Мне часто приходилось отступаться и вспоминать, что такого рода материалы составляли ничтожную долю активности на платформе. По большому счету, компании повезло: в отличие от традиционных социальных сетей она не предлагала возможностей прямой трансляции жестоких сцен насилия. В отличие от платформы совместной субаренды домов и карпулинговых приложений она не работала с людьми напрямую. Для сравнения, инструмент содействовал очень специфической, безобидной форме цифровой общественной жизни. Никто не регистрировался ради выражения мнения об абортах или кривизне Земли, никто не навязывал споров о политике. Большинство пользователей работали с сайтом так, как и было задумано.
Я давно перестала работать на сайте под своим именем. Для всей внешней переписки я брала мужские псевдонимы. К счастью, телефоном мы никогда не пользовались. Отчасти потому, что работа могла быть деликатной, способной расстроить тех, чьей цифровой валютой была жестокость, в команде не я одна скрывалась под вымышленным именем. Однако мужской псевдоним помогал не только ослабить или снизить напряженность диалога. Он помогал даже в случае самых безобидных запросов в службу поддержки. Я была наиболее эффективна, когда уходила в тень. Просто я видела, что мужчины иначе реагировали на мужчин. Мои мужские псевдонимы пользовались бо́льшим авторитетом, чем я.
Это время все еще было эпохой социальных сетей – мы все были там, поодиночке или вместе. Социальные сети, утверждали основатели социальных сетей, были инструментами связи и свободного распространения информации. Социальные сети станут инструментом создания сообществ и разрушения барьеров. Не обращайте внимания на эту рекламную технологию за кулисами, говорили они: социальные связи сделают людей добрее, честнее, отзывчивее. Социальные сети общественно полезны для глобальной экономики: с их помощью она станет безграничной, неограниченной – если кто-то в Кремниевой долине сообразит, как покорить Китай.
Социальные сети принесут в мир либеральную демократию. Социальные сети перераспределят власть и освободят людей, и пользователи сами будут определять свою судьбу. Глубоко укоренившиеся авторитарные режимы не шли ни в какое сравнение с дизайн-мышлением и PHP-приложениями. Учредители указывали на Каир. Указывали на Москву. Указывали на Тунис. Косились на Зукотти-парк.
Не то чтобы сами платформы обнаруживали революционный потенциал – они выглядели безобидными, потому что выглядели одинаково. Жесткие, плоские, серые, синие. Угловатые, но старающиеся быть дружелюбным. Созданные программистами с учетом потребностей программистов, для людей, любивших инфраструктуру. Людей, привыкших смотреть на табличные данные, людей, для которых программирование было творчеством, а хорошая программа – добродетелью. Людей, думавших, что персонализация – это обязанность алгоритма. Системных мыслителей, для которых система была вычислительной и не распространялась на общественную сферу.

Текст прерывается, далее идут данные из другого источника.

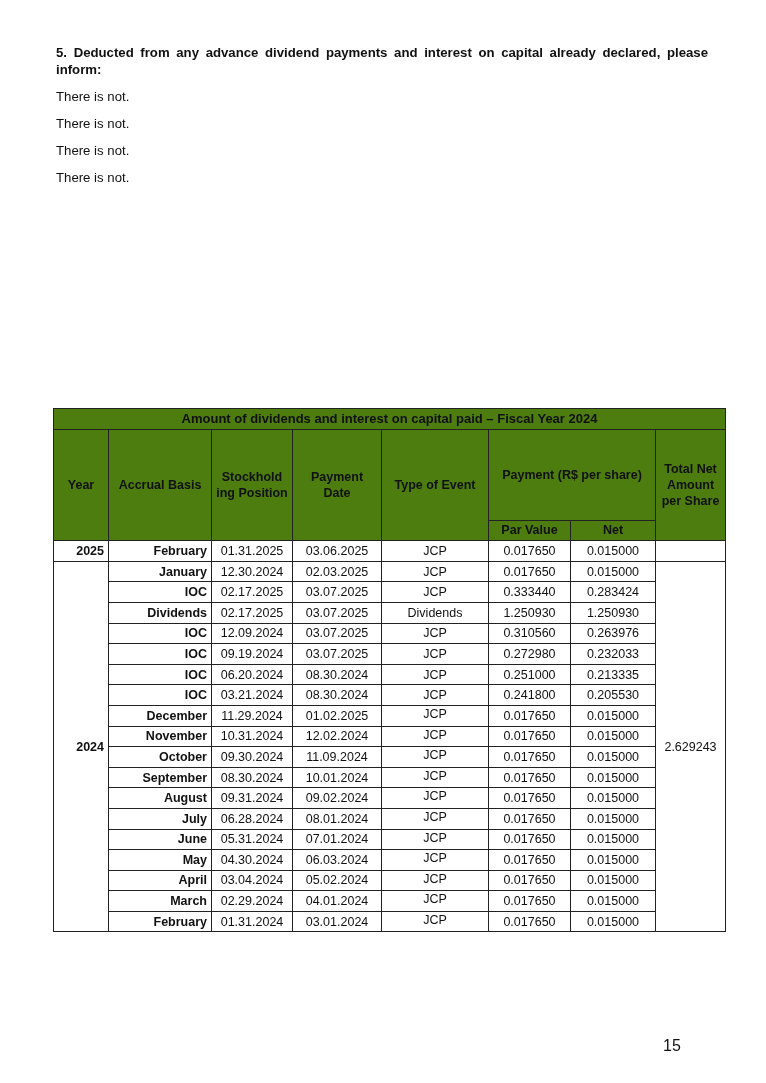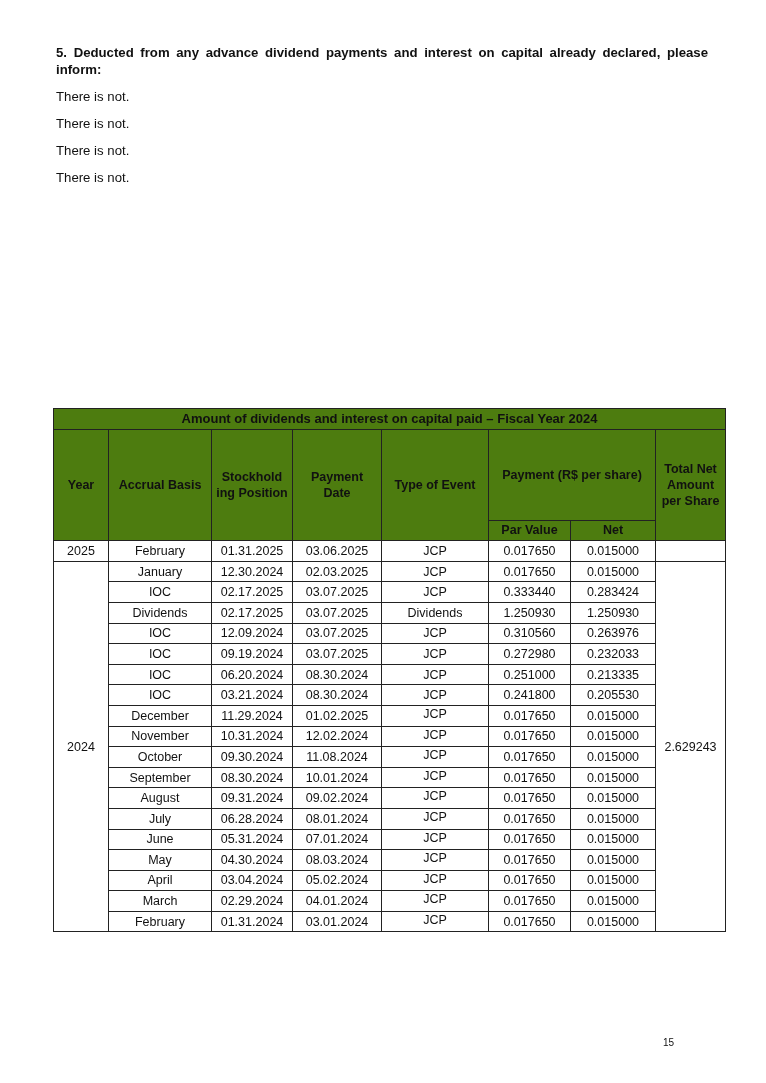--- a/index.html
+++ b/index.html
@@ -12,23 +12,23 @@
   .ans { margin-top: 10px; }
 
   table.div { position: absolute; left: 53px; top: 408px; width: 672px;
               border-collapse: collapse; font-size: 12.5px; table-layout: fixed; }
   table.div td, table.div th { border: 1px solid #222; padding: 0 4px; line-height: 16px; height: 19.6px; }
   table.div th { background: #4d7c0f; font-weight: bold; text-align: center; vertical-align: middle; }
   th.title { height: 44px; font-size: 13px; }
   th.big { height: 90px; }
   th.sub { height: 19px; }
   td.c { text-align: center; }
-  td.l { text-align: center; padding-left: 5px; }
+  td.l { text-align: right; padding-left: 5px; font-weight: bold; }
   td.ev { text-align: center; vertical-align: top; }
-  .pagenum { position: absolute; left: 663px; top: 1037px; font-size: 10px; }
+  .pagenum { position: absolute; left: 663px; top: 1037px; font-size: 16px; }
 </style>
 </head>
 <body>
 
 <div class="page">
   <p class="q">5. Deducted from any advance dividend payments and interest on capital already declared, please inform:</p>
   <p class="ans">There is not.</p>
   <p class="ans">There is not.</p>
   <p class="ans">There is not.</p>
   <p class="ans">There is not.</p>
@@ -144,21 +144,21 @@
         <td class="l">November</td>
         <td class="c">10.31.2024</td>
         <td class="c">12.02.2024</td>
         <td class="ev">JCP</td>
         <td class="c">0.017650</td>
         <td class="c">0.015000</td>
       </tr>
     <tr>
         <td class="l">October</td>
         <td class="c">09.30.2024</td>
-        <td class="c">11.08.2024</td>
+        <td class="c">11.09.2024</td>
         <td class="ev">JCP</td>
         <td class="c">0.017650</td>
         <td class="c">0.015000</td>
       </tr>
     <tr>
         <td class="l">September</td>
         <td class="c">08.30.2024</td>
         <td class="c">10.01.2024</td>
         <td class="ev">JCP</td>
         <td class="c">0.017650</td>
@@ -184,21 +184,21 @@
         <td class="l">June</td>
         <td class="c">05.31.2024</td>
         <td class="c">07.01.2024</td>
         <td class="ev">JCP</td>
         <td class="c">0.017650</td>
         <td class="c">0.015000</td>
       </tr>
     <tr>
         <td class="l">May</td>
         <td class="c">04.30.2024</td>
-        <td class="c">08.03.2024</td>
+        <td class="c">06.03.2024</td>
         <td class="ev">JCP</td>
         <td class="c">0.017650</td>
         <td class="c">0.015000</td>
       </tr>
     <tr>
         <td class="l">April</td>
         <td class="c">03.04.2024</td>
         <td class="c">05.02.2024</td>
         <td class="ev">JCP</td>
         <td class="c">0.017650</td>

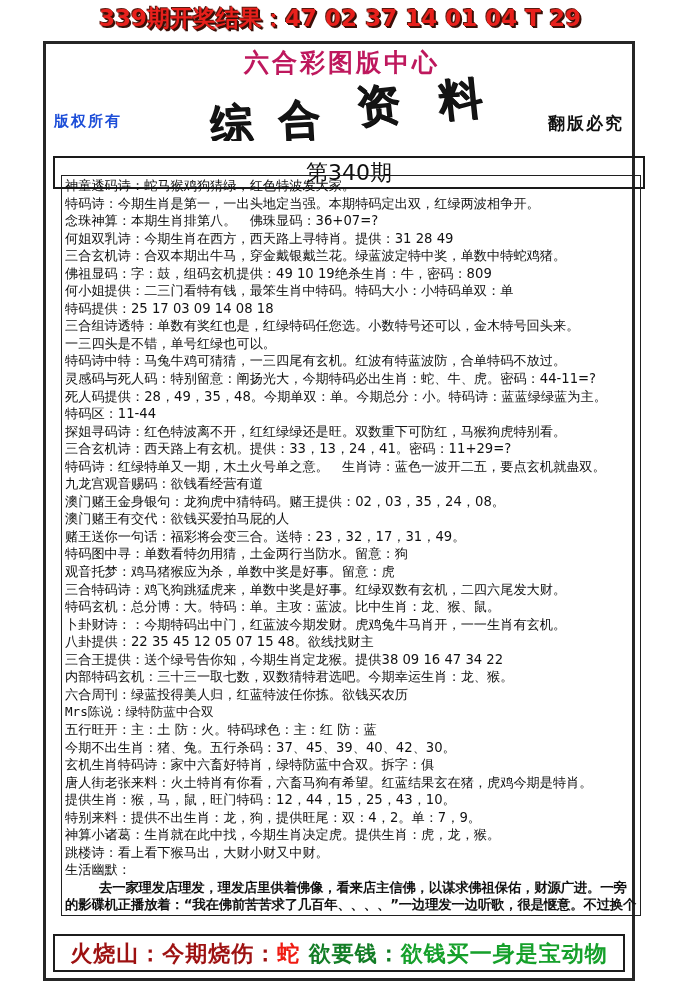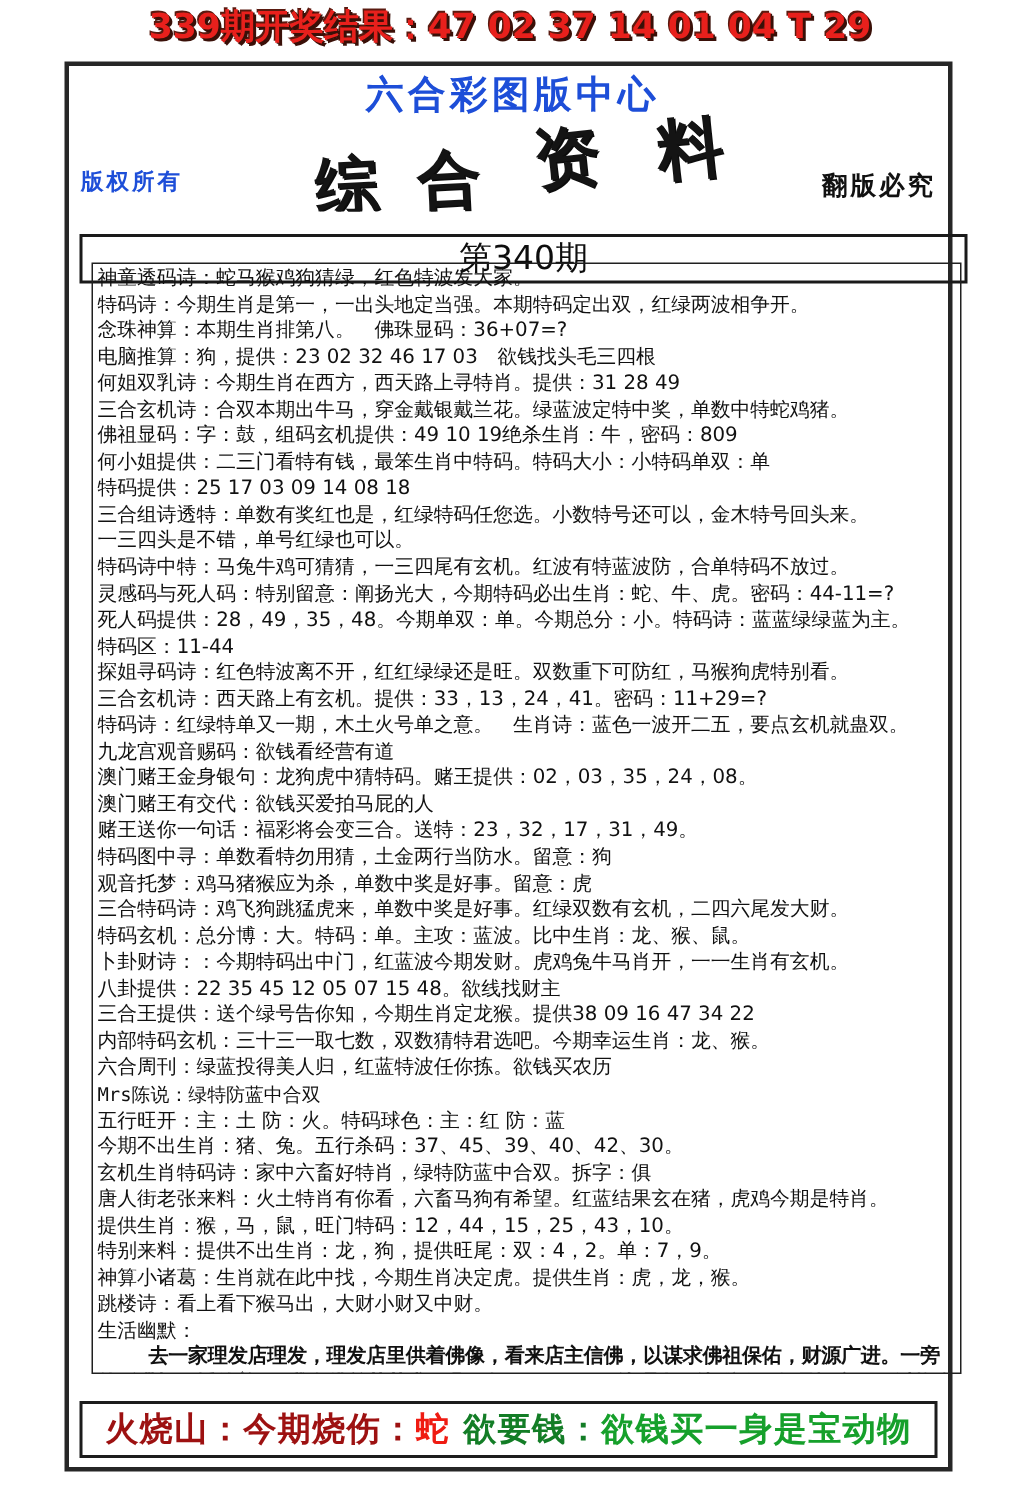--- a/index.html
+++ b/index.html
@@ -58,21 +58,21 @@
     overflow: hidden;
   }
   .head-center-title {
     position: absolute;
     left: 0;
     top: 2px;
     width: 592px;
     text-align: center;
     font-size: 25px;
     font-weight: bold;
-    color: #1d4ed8;
+    color: #be185d;
     letter-spacing: 3px;
     font-family: "DejaVu Sans", "Liberation Sans", sans-serif;
   }
   .brush-title {
     position: absolute;
     left: 160px;
     top: 26px;
     width: 330px;
     height: 66px;
   }
@@ -216,21 +216,20 @@
 
   <div class="issue-box">
     <span class="issue-text">第340期</span>
   </div>
 
   <div class="body-block">
     <div>
         <div class="line">神童透码诗：蛇马猴鸡狗猜绿，红色特波发大家。</div>
         <div class="line">特码诗：今期生肖是第一，一出头地定当强。本期特码定出双，红绿两波相争开。</div>
         <div class="line">念珠神算：本期生肖排第八。　佛珠显码：36+07=?</div>
-        <div class="line">电脑推算：狗，提供：23 02 32 46 17 03　欲钱找头毛三四根</div>
         <div class="line">何姐双乳诗：今期生肖在西方，西天路上寻特肖。提供：31 28 49</div>
         <div class="line">三合玄机诗：合双本期出牛马，穿金戴银戴兰花。绿蓝波定特中奖，单数中特蛇鸡猪。</div>
         <div class="line">佛祖显码：字：鼓，组码玄机提供：49 10 19绝杀生肖：牛，密码：809</div>
         <div class="line">何小姐提供：二三门看特有钱，最笨生肖中特码。特码大小：小特码单双：单</div>
         <div class="line">特码提供：25 17 03 09 14 08 18</div>
         <div class="line">三合组诗透特：单数有奖红也是，红绿特码任您选。小数特号还可以，金木特号回头来。</div>
         <div class="line">一三四头是不错，单号红绿也可以。</div>
         <div class="line">特码诗中特：马兔牛鸡可猜猜，一三四尾有玄机。红波有特蓝波防，合单特码不放过。</div>
         <div class="line">灵感码与死人码：特别留意：阐扬光大，今期特码必出生肖：蛇、牛、虎。密码：44-11=?</div>
         <div class="line">死人码提供：28，49，35，48。今期单双：单。今期总分：小。特码诗：蓝蓝绿绿蓝为主。</div>

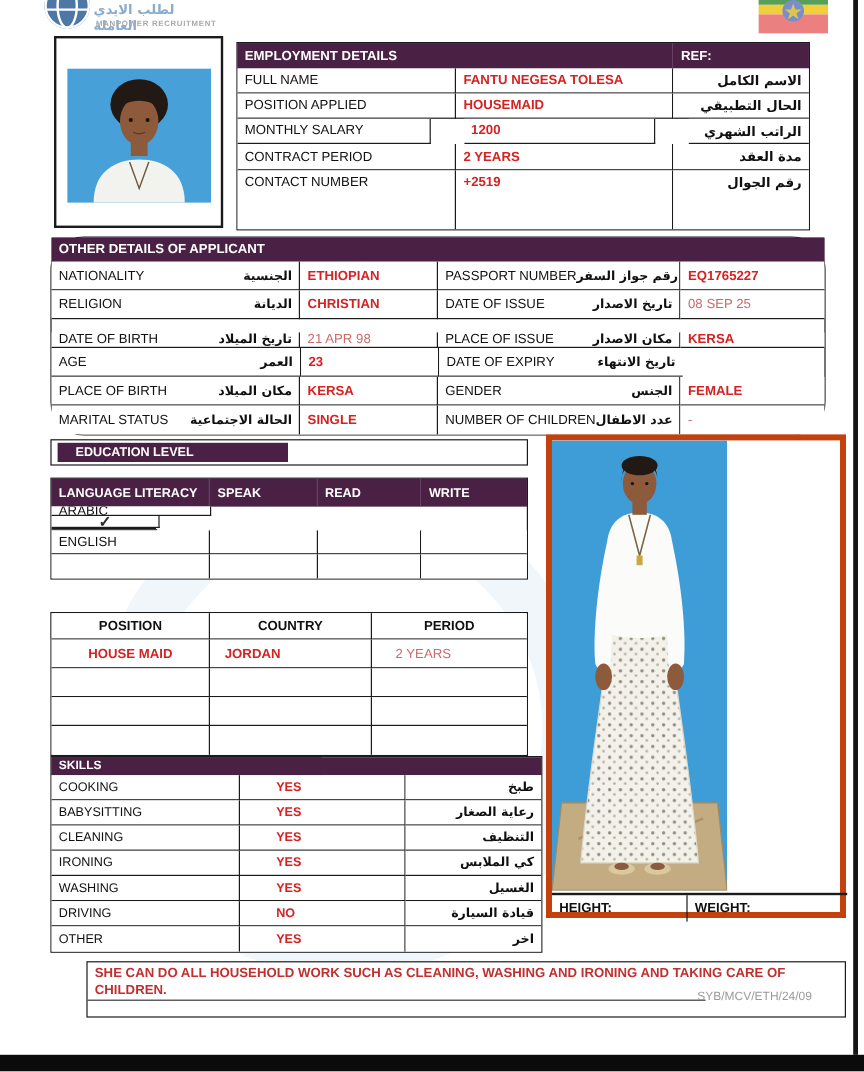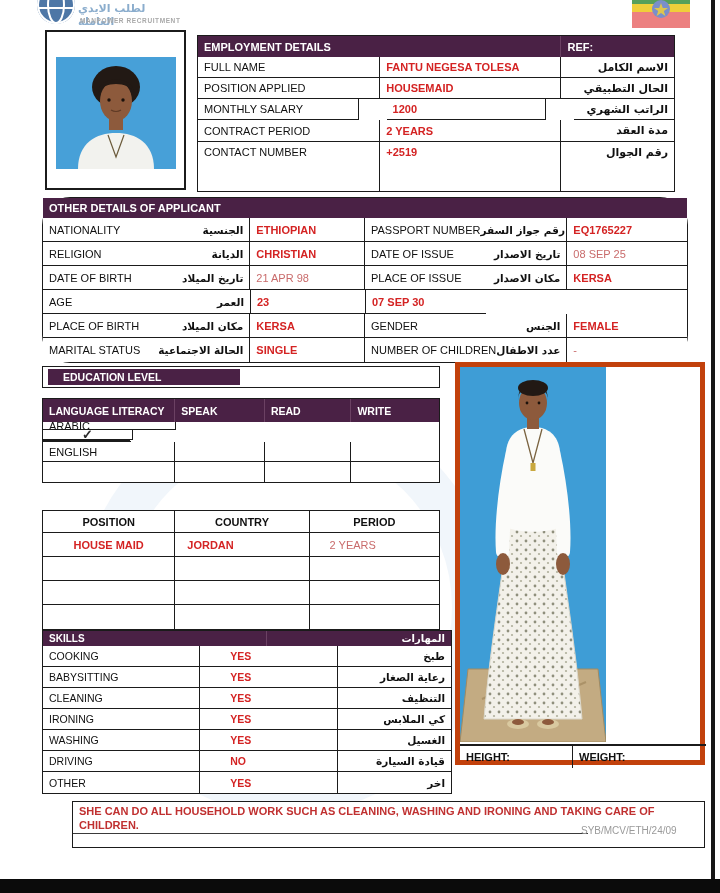--- a/index.html
+++ b/index.html
@@ -134,40 +134,43 @@
         <span class="ar">الديانة</span>
       </div>
     <div class="cell red" style="width:115px;">CHRISTIAN</div>
     <div class="cell lblpair" style="width:203px;">
         <span class="en">DATE OF ISSUE</span>
         <span class="ar">تاريخ الاصدار</span>
       </div>
     <div class="cell redlight" style="width:120px;">08 SEP 25</div>
   </div>
 
-  <div class="row" style="height:24px;">
+  <div class="row" style="height:24px;align-items:flex-end;">
     <div class="cell lblpair" style="width:208px;">
         <span class="en">DATE OF BIRTH</span>
         <span class="ar">تاريخ الميلاد</span>
       </div>
     <div class="cell redlight" style="width:115px;">21 APR 98</div>
     <div class="cell lblpair" style="width:203px;">
         <span class="en">PLACE OF ISSUE</span>
         <span class="ar">مكان الاصدار</span>
       </div>
     <div class="cell red" style="width:120px;">KERSA</div>
   </div>
 
   <div class="row" style="height:24px;">
     <div class="cell lblpair" style="width:208px;">
         <span class="en">AGE</span>
         <span class="ar">العمر</span>
       </div>
     <div class="cell red" style="width:115px;">23</div>
-    <div class="cell red" style="width:120px;">07 SEP 30</div>
+    <div class="cell lblpair" style="width:203px;">
+        <span class="en">DATE OF EXPIRY</span>
+        <span class="ar">تاريخ الانتهاء</span>
+      </div>
   </div>
 
   <div class="row" style="height:24px;">
     <div class="cell lblpair" style="width:208px;">
         <span class="en">PLACE OF BIRTH</span>
         <span class="ar">مكان الميلاد</span>
       </div>
     <div class="cell red" style="width:115px;">KERSA</div>
     <div class="cell lblpair" style="width:203px;">
         <span class="en">GENDER</span>
@@ -252,21 +255,20 @@
   <div class="row" style="height:24px;">
     <div class="cell" style="width:133px;"></div>
     <div class="cell" style="width:135px;"></div>
     <div class="cell" style="width:130px;"></div>
   </div>
 </div>
 
 <div class="abs tbl" style="left:42px;top:630px;width:410px;">
   <div class="row hdr" style="height:15px;">
     <div class="cell" style="width:225px;font-size:10px;">SKILLS</div>
-    <div class="cell ar" style="width:185px;font-size:10px;justify-content:flex-start;">المهارات</div>
   </div>
   <div class="row" style="height:21px;">
     <div class="cell" style="width:158px;font-size:10.5px;">COOKING</div>
     <div class="cell red" style="width:138px;font-size:10.5px;padding-left:30px;">YES</div>
     <div class="cell ar" style="width:114px;font-size:10.5px;">طبخ</div>
   </div>
   <div class="row" style="height:21px;">
     <div class="cell" style="width:158px;font-size:10.5px;">BABYSITTING</div>
     <div class="cell red" style="width:138px;font-size:10.5px;padding-left:30px;">YES</div>
     <div class="cell ar" style="width:114px;font-size:10.5px;">رعاية الصغار</div>

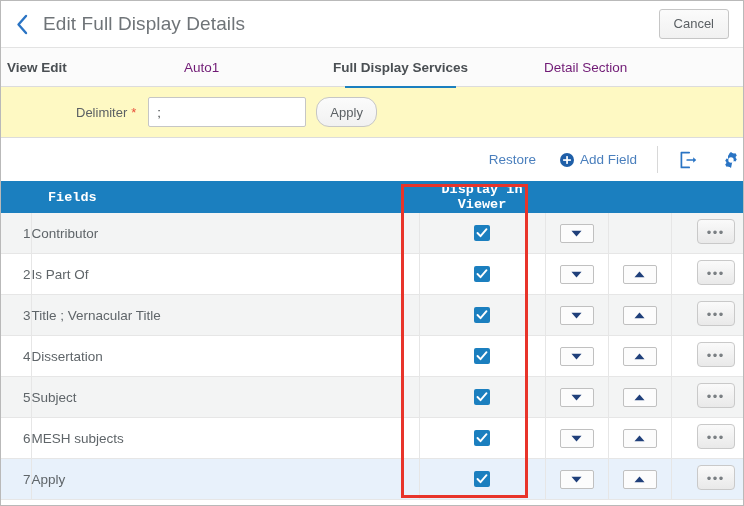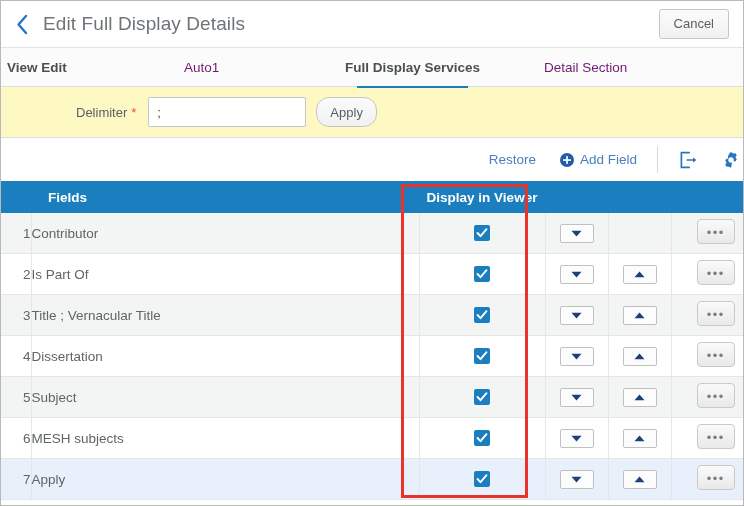--- a/index.html
+++ b/index.html
@@ -196,20 +196,21 @@
   }
   .tbl thead th {
     background: #1b7fbf;
     color: #ffffff;
     font-size: 13.5px;
     font-weight: bold;
     height: 32px;
     text-align: left;
     padding: 0;
     vertical-align: middle;
+    font-family: Liberation Mono, monospace;
   }
   .tbl thead th.c-idx   { width: 30px; }
   .tbl thead th.c-field { width: 371px; padding-left: 17px; }
   .tbl thead th.c-disp  { width: 126px; text-align: center; }
   .tbl thead th.c-down  { width: 63px; }
   .tbl thead th.c-up    { width: 63px; }
   .tbl thead th.c-more  { width: 89px; }
 
   .tbl tbody td {
     height: 40px;
@@ -318,21 +319,21 @@
       </svg>
     </div>
     <div class="page-title">Edit Full Display Details</div>
     <div class="spacer"></div>
     <button class="cancel-btn">Cancel</button>
   </div>
 
   <div class="tabsrow">
     <div class="tab is-label" style="left:6px;">View Edit</div>
     <div class="tab" style="left:183px;">Auto1</div>
-    <div class="tab is-active" style="left:344px;">Full Display Services</div>
+    <div class="tab is-active" style="left:332px;">Full Display Services</div>
     <div class="tab" style="left:543px;">Detail Section</div>
   </div>
 
   <div class="delimbar">
     <span class="delim-label">Delimiter</span>
     <span class="req-star">*</span>
     <input class="delim-input" type="text" value=";" style="">
     <button class="apply-btn">Apply</button>
   </div>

Программное обеспечение было транзакционным, быстрым, масштабируемым, взрывным. Краудфандинговые запросы на инсулин распространялись с той же стремительностью и эффективностью, как и антипрививочная пропаганда. Злоупотребления считались крайними случаями, маргиналиями – изъянами, легко устранимыми спам-фильтрами, модераторами контента или саморегулированием на добровольных началах членами сообщества. Никто не хотел признавать, что злоупотребления неизбежны структурно: как показатели того, что системы – оптимизированные для привлечения и расширения аудитории, бесконечного взаимодействия – не только здоровые, но и функционируют именно так, как задумано.
* * *
Весной ультраправый блог опубликовал пост о вице-президенте «Общественного влияния» моей компании, где обрушился на нее с критикой за инициативы по разнообразию в сфере технологий, якобы несущих несоразмерно выгоду белым женщинам. Пост иллюстрировал коллаж кото-осьминога под заголовком «РАСКРЫТА КАМПАНИЯ ПРОТИВ БЕЛЫХ».
Статья вызвала шквал комментариев, сотни ответов. Читатели издания писали о марксизме и Голливуде, либеральных жертвоприношениях, расизме наоборот и глобалистской повестке дня. Они опубликовали панические микро-эссе о «Записках федералиста»[32]
и Северной Венесуэле, а также о культурном истреблении Запада. Это была какофония скрытых посланий своим сторонникам.Раздел комментариев взорвался. Зловещие нападки на моих коллег распространились по всем социальным сетям. Телефоны отдела продаж разрывали безумные звонки. Казалось, публикация мобилизовала группировку, всеми силами под видом политических дебатов стремящуюся распространить ультраправые идеи, используя любой доступный канал. К концу дня вице-президент, генеральный директор и несколько не скрывающих своих убеждений сотрудников стали объектами жестокой интернет-травли. Это случалось с коллегами не в первый раз – насколько мне известно, за год это был уже третий случай.